Speaking to reporters in Madrid, Australia’s newly elected prime minister, Anthony Albanese, called on China to condemn Russia’s war in Ukraine.
He said he had a “very successful” meeting with the leaders of Japan, South Korea and New Zealand, where they welcomed the summit’s “important” focus on the Asia-Pacific region.
Ramon Pacheco Pardo, regional envoy for East and Southeast Asia at King’s College London said the countries’ attendance was “driven mainly by the perceived threat coming from China”.
“What really stands out for me is the number of European leaders like the Spanish prime minister who emphasised the absolute need to work with like-minded Indo-Pacific partners, essentially Australia, Japan, Korea and New Zealand,” he said.
British Foreign Secretary Liz Truss said that China using its economic power in “coercive” ways should make countries reconsider trade relations with Beijing. “The G7 countries and nations such as Australia should use their economic weight to challenge China,” she said.

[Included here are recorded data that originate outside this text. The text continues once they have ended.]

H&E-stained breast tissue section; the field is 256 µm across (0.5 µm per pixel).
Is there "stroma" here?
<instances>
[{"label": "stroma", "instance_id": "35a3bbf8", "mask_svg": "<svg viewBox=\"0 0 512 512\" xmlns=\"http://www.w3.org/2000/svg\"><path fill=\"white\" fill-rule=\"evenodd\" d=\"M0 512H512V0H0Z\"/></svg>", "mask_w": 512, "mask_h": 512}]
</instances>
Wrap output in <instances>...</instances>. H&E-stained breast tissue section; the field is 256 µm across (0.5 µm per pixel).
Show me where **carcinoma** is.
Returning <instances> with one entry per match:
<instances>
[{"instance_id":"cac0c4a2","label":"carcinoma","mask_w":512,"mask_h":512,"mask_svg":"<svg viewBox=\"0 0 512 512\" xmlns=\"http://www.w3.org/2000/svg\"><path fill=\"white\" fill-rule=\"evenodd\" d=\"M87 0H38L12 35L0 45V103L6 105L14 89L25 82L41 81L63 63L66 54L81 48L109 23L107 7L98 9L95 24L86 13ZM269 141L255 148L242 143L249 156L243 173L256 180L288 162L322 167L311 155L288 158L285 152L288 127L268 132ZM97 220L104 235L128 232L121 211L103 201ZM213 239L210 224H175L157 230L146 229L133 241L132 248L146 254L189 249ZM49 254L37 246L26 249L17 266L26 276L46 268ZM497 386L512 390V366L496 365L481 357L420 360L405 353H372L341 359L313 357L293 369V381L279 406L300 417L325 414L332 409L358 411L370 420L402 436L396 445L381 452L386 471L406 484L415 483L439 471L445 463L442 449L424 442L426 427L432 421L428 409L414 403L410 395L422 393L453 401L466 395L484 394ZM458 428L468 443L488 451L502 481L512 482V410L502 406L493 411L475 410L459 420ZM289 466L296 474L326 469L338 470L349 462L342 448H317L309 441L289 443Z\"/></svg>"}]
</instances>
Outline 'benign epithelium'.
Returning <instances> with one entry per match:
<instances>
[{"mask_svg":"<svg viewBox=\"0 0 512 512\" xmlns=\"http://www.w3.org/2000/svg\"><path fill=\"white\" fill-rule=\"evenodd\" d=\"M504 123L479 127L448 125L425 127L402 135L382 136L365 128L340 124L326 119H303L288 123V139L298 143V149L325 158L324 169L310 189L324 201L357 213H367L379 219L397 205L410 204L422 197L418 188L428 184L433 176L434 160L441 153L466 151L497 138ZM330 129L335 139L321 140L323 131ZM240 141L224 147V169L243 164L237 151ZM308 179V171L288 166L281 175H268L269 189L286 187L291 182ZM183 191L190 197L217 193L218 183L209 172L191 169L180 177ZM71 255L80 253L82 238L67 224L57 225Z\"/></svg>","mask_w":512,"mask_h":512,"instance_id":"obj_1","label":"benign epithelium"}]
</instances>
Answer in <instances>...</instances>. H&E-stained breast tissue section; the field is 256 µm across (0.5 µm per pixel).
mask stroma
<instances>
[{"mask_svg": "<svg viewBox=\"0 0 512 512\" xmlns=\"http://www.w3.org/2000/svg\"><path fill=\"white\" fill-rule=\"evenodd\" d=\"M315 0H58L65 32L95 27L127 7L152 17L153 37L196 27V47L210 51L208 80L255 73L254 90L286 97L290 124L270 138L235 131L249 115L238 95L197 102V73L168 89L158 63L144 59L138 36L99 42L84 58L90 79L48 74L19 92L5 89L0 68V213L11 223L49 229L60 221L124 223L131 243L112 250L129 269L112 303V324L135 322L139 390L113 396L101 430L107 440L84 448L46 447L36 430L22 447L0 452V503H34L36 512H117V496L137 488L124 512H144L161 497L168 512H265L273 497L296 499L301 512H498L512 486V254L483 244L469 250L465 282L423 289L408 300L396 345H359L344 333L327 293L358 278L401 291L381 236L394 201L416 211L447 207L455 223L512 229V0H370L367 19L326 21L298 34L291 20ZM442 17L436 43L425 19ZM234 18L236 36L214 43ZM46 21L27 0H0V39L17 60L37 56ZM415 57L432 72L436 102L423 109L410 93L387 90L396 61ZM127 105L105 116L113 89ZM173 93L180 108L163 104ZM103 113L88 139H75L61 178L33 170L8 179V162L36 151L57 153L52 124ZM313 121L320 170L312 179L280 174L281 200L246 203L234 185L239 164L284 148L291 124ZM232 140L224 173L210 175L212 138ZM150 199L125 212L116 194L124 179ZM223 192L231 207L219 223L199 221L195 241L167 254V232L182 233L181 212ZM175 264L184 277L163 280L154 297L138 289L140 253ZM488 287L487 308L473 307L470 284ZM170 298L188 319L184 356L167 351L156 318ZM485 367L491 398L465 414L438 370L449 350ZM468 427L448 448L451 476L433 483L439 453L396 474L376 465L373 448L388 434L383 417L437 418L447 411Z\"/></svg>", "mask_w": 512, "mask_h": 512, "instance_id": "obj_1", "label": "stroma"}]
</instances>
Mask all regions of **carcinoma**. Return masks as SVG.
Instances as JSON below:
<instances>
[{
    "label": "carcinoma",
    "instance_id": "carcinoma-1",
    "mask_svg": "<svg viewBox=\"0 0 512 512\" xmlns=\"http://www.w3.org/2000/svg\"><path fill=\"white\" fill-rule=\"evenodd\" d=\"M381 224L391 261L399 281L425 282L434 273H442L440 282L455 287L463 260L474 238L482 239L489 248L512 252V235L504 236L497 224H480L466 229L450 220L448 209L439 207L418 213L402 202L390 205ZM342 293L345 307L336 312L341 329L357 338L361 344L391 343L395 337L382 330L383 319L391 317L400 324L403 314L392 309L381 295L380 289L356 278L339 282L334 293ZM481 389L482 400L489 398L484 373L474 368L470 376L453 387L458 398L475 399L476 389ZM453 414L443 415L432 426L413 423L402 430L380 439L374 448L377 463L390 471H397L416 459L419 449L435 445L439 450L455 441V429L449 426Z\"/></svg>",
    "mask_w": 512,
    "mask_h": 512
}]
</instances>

On the sidelines of the Nato summit, US President Joe Biden met with the leaders of Japan and South Korea. They discussed “enhancing trilateral cooperation throughout the Indo-Pacific, particularly in regard to addressing the evolving threat posed by the Democratic People’s Republic of Korea’s unlawful weapons of mass destruction and ballistic missile” programmes, a White House statement said.
Japanese Prime Minister Fumio Kishida said afterward that Japan intended to significantly upgrade its Nato partnership over the next five years in areas such as cyber and maritime security given that the defence of Europe is inextricably linked to that of Asia.
Kishida added that he felt a “strong sense of crisis” over the likelihood of conflict in East Asia along the lines of Russia’s invasion of Ukraine, according to the Kyodo news service, given China’s opaque military buildup and provocative moves in the East and South China Seas.
Before the meeting, North Korean state news agency KCNA criticised the “US and its allies” for trying to form an “Asian Nato”.
“The US is hell-bent on military cooperation with its stooges in disregard of the primary security demand and concern by Asia-Pacific countries,” KCNA said.
The new strategic concept said: “Syria, North Korea and the Russian Federation, along with non-state actors, have resorted to the use of chemical weapons.” China’s growing nuclear activities were also mentioned in the document.